There is more than a little fiction at work in the failure to warn claim in Cerveny v. Aventis, Inc., 2017 U.S. Dist. LEXIS 197194 (D. Utah Nov. 29, 2017). You may remember the name Cerveny. This litigation has already produced one of the best decisions of 2017. The crux of this latest Cerveny decision was the fiction that the plaintiffs' proposed warning would pertain to the plaintiffs. The court ultimately arrives at a sensible ruling on inapplicability of a warning about a risk to a population group that did not contain the plaintiffs. The court also makes clear that in fraud/negligent misrepresentation claims, a contraindication is not intended to induce reliance.

The plaintiffs in Cerveny were the parents and their child, who was born with certain physical defects. The mother had taken a prescription fertility drug before pregnancy, but not during the pregnancy. That rather obvious and fundamental temporal fact is central to the case. The FDA at one point proposed a warning of possible fetal harm when the drug is taken during pregnancy. That warning was not on the medicine when taken by the mother in this case, and one of the claims was that it should have been. The failure to warn claim was essentially that the future mother would not have taken the medicine before pregnancy if she knew that taking it during pregnancy could cause birth defects.

Courts all too often are all too tolerant of plaintiff failure to warn theories. Those claims all contain a dose of speculation, but some are speculative to the point of implausibility. It might be tempting for the court to pass the question, no matter how absurd, to the jury. Not the Cerveny court: "When a proposed warning does not apply to the plaintiff, she cannot prove defect or inadequacy." The Cerveny court quotes from Rivera v. Wyeth-Ayerst Labs, 283 F.3d 315, 321 (5th Cir. 2002), which rejected as "absurd," and "too speculative to establish Article III standing" a claim based on an allegation that an "extra warning, though inapplicable to [the plaintiff] might have scared her and her doctor" from using the drug. Cerveny and Rivera recognize that there must be a limitation to how speculative a failure to warn theory can be, and that Article III standing must actually mean something. Accordingly, the Cerveny plaintiffs cannot prevail on a cause of action based on a failure to warn about the risk of a medicine used during pregnancy when the use in the case was only prior to pregnancy. That is a notable result. We already have a post collecting opinions that likewise reject warning claims based on inapplicable risks.

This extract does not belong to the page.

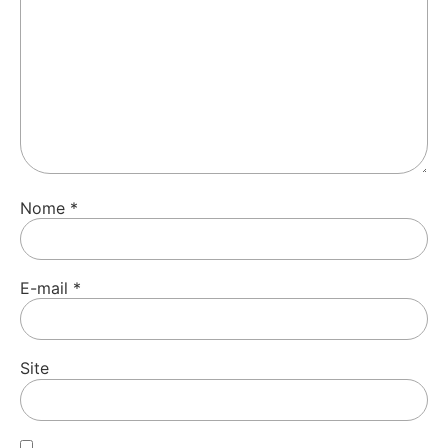
Nome
*
E-mail
*
Site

There was another ground for rejecting the failure to warn claim. The label for the drug might not have contained an express warning, but it did contain a contraindication vs. use during pregnancy. So if that is what the plaintiffs claim needed to be said, it was said in the contraindication section, and that is enough.

What about the plaintiffs' misrepresentation claims? The contraindication discussed above also said that "no causative evidence of a deleterious effect" of the medicine on the human fetus had been seen. The plaintiffs contended that the "no causative evidence" language was false. But even if that is so, the contraindication was not directed to the plaintiff, and it was not intended to induce her to take the medication. The purpose of the contraindication was to inform doctors that their pregnant patients should not take the medicine. The plaintiff was simply not in that category. The failure to warn theory conjured up by the plaintiff lawyers was clever and creative, but it was also wrong.

This article is presented for informational purposes only and is not intended to constitute legal advice.